Once we pass a single condition we can enter another one, so it's safe to assume we need to pass all of them.
Reversing webasm is hard, so first we tried to work with this as some kind of blackbox.
It's clear that before calling function 57 there is some address put on the stack (1616, 1638... are addresses of some strings in the code) and some small number.
We can also see that we want the return value to be 0, so we can pass the condition.
By seding some random values for the first condition we can notice a very interesting characteristic of the return value - it's not random at all.
In fact it's monotonous!
If we send `a` we get value `X`, if we send `b` we get `X+1` etc.
So it's trivial to calculate which character we need to send in order to get `0`.
But once we do this, the value instead of 0 becomes some larger number.
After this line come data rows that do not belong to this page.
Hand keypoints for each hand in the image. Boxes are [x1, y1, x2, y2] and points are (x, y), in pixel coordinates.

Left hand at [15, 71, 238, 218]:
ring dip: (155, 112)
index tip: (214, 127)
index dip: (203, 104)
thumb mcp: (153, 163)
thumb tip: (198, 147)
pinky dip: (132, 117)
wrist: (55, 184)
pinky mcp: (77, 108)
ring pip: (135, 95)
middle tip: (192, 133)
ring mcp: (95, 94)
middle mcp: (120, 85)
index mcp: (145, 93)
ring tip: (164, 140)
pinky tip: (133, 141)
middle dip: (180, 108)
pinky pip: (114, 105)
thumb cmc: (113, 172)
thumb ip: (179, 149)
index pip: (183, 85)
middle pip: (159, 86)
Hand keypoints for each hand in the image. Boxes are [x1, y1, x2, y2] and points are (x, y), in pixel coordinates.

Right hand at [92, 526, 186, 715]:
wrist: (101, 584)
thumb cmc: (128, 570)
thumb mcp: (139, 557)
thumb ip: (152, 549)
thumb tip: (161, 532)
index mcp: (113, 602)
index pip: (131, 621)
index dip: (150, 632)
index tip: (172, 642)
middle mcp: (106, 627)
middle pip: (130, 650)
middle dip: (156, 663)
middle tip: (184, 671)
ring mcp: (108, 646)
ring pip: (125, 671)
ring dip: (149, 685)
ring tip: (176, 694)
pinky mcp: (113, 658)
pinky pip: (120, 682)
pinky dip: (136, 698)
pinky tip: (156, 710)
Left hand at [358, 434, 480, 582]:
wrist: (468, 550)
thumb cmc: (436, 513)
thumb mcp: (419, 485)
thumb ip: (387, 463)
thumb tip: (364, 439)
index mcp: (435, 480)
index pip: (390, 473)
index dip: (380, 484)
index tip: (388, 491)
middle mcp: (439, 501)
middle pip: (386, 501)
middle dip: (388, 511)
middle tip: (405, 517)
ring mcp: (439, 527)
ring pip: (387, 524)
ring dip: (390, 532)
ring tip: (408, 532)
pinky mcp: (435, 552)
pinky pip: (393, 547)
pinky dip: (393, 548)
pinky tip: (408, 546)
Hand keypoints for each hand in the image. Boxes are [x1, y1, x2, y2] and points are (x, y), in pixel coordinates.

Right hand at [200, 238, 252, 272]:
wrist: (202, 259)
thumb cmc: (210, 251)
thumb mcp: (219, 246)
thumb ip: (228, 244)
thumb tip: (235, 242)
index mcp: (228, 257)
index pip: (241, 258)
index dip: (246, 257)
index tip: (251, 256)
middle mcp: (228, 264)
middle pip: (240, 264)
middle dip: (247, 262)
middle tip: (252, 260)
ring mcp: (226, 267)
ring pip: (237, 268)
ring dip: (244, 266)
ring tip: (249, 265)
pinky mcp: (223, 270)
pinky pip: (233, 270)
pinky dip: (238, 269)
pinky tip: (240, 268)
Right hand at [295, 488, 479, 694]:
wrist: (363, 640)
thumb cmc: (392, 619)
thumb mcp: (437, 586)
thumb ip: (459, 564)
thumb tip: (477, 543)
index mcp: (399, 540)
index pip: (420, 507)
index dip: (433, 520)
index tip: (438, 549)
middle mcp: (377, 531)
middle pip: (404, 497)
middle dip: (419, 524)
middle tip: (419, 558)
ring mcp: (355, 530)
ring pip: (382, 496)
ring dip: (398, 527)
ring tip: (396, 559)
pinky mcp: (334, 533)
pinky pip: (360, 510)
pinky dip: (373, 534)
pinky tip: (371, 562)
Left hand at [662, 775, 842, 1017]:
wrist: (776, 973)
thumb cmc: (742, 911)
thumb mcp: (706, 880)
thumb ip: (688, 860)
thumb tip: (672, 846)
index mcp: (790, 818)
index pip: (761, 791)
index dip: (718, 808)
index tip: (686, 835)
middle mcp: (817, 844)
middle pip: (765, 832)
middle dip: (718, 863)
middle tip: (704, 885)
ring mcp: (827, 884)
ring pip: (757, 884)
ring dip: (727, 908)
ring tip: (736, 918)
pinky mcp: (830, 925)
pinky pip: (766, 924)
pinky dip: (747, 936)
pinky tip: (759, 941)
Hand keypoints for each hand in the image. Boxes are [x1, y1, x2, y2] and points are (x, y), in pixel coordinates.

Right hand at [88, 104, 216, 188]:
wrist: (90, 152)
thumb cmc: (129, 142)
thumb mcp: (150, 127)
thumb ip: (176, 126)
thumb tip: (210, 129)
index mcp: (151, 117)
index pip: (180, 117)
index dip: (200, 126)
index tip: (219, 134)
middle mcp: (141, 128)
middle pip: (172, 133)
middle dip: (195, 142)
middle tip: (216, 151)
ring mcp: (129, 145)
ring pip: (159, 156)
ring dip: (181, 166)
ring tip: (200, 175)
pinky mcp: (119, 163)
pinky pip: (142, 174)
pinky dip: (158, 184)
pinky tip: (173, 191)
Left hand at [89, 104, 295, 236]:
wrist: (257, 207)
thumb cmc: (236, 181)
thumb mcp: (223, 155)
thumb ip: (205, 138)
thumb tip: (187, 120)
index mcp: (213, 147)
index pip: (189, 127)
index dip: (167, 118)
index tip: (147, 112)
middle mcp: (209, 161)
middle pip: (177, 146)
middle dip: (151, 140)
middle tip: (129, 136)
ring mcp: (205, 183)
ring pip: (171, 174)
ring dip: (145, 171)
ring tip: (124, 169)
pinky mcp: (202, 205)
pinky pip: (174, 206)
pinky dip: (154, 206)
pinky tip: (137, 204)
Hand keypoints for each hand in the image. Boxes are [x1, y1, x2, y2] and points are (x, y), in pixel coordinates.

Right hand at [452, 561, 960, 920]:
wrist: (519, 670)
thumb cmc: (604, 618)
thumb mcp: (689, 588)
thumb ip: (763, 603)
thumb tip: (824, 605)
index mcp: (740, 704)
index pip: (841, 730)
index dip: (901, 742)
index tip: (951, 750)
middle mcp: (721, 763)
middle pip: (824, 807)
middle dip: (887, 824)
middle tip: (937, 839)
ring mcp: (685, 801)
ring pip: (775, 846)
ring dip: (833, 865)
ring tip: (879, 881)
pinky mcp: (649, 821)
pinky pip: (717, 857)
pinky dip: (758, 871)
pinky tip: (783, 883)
Our guess was that the function checks multiple characters, so once we get a "valid" first character, it checks another one and thus we get a large number again.
With those assumptions the solution seems quite straightforward:
1. We put breakpoint on `i32.eqz`
2. We send random letter as password, let's say `a`.
3. We send next letter in alphabet, to make sure we didn't actually get the right one on first try.
4. Now we know how far `a` is from the expected letter, so we can calculate a real password character by `chr(ord('a')-X)`
We can repeat this with second letter of the password, and so on, until we actually pass the condition.
Once we pass the check (after a few letters), we can place another breakpoint on the next condition and repeat the same procedure.
So for example when we send `a` we get return value (top of the stack) `-3` which means the real character is `chr(ord('a')-(-3) == 'd'`:
We follow this approach to get whole password: `d51XPox)1S0xk5S11W_eKXK,,,xie` and we get `Authentication is successful. The flag is NDH{password}`